**SUPPLIED PASSAGE**.
------------------------------------------------------------------------
The strongest privacy guarantees on a distributed ledger provide no protection once data leaves the ledger. Canton’s sub-transaction privacy model, deterministic execution, and cryptographic partitioning of transaction views secure information only within the protocol itself. While this protection is robust inside the ledger, financial institutions operate across a broad constellation of systems that long predate distributed ledger technology. These include order management platforms, risk engines, compliance databases, reporting pipelines, payment gateways, and middle-office workflows built over decades of incremental integration. When Canton contracts generate events that flow into these systems, or when external data feeds supply inputs back to the ledger, the security perimeter shifts. The guarantees that the protocol enforces internally no longer apply, and a fundamentally different set of risks takes over.
Several of these integration-related incidents were reported in 2025. API-related flaws accounted for 17 percent of all published security vulnerabilities, representing more than 11,000 out of 67,058 bulletins. Similarly, security-industry analysis found that 43 percent of entries added to the CISA Known Exploited Vulnerabilities catalog were API-related. Financial services lose more than $4 billion annually to API-related fraud, while 64 percent of financial institutions cannot correlate API activity with user behavior, data flows, and code execution. The integration boundary is where a large share of real-world breaches originate, and Canton deployments are subject to the same exposure.
------------------------------------------------------------------------
**PROVIDED INFORMATION**.

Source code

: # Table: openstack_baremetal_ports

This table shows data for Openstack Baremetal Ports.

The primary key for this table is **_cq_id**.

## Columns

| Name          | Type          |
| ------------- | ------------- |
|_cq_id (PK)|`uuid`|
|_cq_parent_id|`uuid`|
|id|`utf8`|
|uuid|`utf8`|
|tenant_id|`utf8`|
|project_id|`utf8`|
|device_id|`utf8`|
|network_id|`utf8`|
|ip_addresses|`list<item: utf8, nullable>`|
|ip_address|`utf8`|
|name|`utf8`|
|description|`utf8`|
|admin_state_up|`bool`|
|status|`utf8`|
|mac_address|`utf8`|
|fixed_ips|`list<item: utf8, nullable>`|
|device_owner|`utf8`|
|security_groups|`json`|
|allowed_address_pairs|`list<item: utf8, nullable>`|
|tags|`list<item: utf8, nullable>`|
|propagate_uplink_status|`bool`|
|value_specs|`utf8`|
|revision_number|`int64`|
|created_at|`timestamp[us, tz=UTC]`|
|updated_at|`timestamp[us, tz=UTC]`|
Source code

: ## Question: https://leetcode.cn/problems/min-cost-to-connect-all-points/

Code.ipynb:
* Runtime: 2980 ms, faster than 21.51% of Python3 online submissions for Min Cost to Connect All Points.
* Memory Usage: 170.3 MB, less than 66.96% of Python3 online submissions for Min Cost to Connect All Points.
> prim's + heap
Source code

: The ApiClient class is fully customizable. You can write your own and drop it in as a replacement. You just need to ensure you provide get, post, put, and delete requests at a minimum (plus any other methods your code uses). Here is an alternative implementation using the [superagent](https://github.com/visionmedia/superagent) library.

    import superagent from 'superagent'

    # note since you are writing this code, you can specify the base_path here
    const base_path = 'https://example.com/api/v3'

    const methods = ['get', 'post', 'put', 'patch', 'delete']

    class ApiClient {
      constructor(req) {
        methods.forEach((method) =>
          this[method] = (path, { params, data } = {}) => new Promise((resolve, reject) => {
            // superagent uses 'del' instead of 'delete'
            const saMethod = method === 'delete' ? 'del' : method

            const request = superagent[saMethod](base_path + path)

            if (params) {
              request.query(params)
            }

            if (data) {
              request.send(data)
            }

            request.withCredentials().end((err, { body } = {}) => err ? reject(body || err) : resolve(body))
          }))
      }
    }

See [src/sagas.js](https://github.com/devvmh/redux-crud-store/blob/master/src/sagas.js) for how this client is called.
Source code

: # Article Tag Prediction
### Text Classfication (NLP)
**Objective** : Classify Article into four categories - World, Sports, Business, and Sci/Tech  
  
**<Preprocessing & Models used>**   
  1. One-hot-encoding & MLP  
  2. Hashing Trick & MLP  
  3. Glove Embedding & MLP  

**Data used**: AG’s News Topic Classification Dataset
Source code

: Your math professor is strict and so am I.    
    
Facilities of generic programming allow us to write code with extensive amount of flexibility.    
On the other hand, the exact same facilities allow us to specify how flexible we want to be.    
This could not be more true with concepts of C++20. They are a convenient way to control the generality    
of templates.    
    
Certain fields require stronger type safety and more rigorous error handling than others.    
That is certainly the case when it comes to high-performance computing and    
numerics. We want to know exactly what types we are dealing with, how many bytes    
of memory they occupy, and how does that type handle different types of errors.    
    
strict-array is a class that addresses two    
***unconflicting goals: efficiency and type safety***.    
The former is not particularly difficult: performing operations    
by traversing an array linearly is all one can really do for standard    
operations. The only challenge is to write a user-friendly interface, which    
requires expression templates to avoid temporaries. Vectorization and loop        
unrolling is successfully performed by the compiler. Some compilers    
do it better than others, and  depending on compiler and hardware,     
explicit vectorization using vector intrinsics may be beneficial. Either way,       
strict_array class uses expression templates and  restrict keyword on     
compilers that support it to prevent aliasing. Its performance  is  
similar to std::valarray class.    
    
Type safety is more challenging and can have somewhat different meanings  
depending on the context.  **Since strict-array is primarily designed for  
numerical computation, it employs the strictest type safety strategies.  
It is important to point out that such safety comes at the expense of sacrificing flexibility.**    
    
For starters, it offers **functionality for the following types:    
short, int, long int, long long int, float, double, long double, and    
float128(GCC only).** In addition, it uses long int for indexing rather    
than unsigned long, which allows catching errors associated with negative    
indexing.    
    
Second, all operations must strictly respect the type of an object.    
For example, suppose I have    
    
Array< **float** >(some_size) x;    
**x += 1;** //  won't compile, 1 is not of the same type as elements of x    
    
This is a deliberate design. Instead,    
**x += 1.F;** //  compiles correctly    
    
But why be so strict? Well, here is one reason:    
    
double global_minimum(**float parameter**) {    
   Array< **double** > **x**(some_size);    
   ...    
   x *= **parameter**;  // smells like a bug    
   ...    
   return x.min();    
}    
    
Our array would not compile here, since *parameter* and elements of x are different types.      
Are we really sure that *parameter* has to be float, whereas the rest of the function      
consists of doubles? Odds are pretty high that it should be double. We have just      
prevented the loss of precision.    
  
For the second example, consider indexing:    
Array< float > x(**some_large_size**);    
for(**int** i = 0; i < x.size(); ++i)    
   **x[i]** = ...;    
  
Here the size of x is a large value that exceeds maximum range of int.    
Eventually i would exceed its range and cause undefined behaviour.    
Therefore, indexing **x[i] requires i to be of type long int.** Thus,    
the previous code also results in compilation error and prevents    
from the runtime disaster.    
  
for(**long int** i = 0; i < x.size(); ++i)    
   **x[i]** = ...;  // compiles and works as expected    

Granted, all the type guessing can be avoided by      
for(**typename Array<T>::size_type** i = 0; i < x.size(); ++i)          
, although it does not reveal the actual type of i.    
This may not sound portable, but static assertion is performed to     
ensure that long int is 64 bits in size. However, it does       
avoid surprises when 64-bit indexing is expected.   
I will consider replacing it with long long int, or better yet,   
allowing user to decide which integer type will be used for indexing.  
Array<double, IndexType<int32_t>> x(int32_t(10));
------------------------------------------------------------------------
**WORK TO COMPLETE**.
Please carry on the piece about security risks at Canton's integration boundary, starting right after its last sentence.

**EXERCISE RESULT**.
In previous articles, we examined Canton’s sub-transaction privacy model, Daml’s deterministic execution guarantees, and threat modeling for Canton-based applications. Earlier in our Canton/Daml series, we explored how to communicate with a Daml/Canton ledger from the outside, introduced Canton’s architecture, and analyzed front-door and back-door security boundaries. In this article, we’ll turn to the perimeter where those guarantees meet existing enterprise infrastructure and examine how to extend Canton’s security posture across the integration boundary without introducing the high risks the protocol was designed to eliminate.
How Canton Exposes Ledger Data to External Systems
Canton’s integration architecture separates reads from writes by following the Command Query Responsibility Segregation (CQRS) pattern. This is not an incidental design choice but a deliberate architectural decision that limits the blast radius of any single integration failure by ensuring that a compromise on one path cannot automatically propagate to the other.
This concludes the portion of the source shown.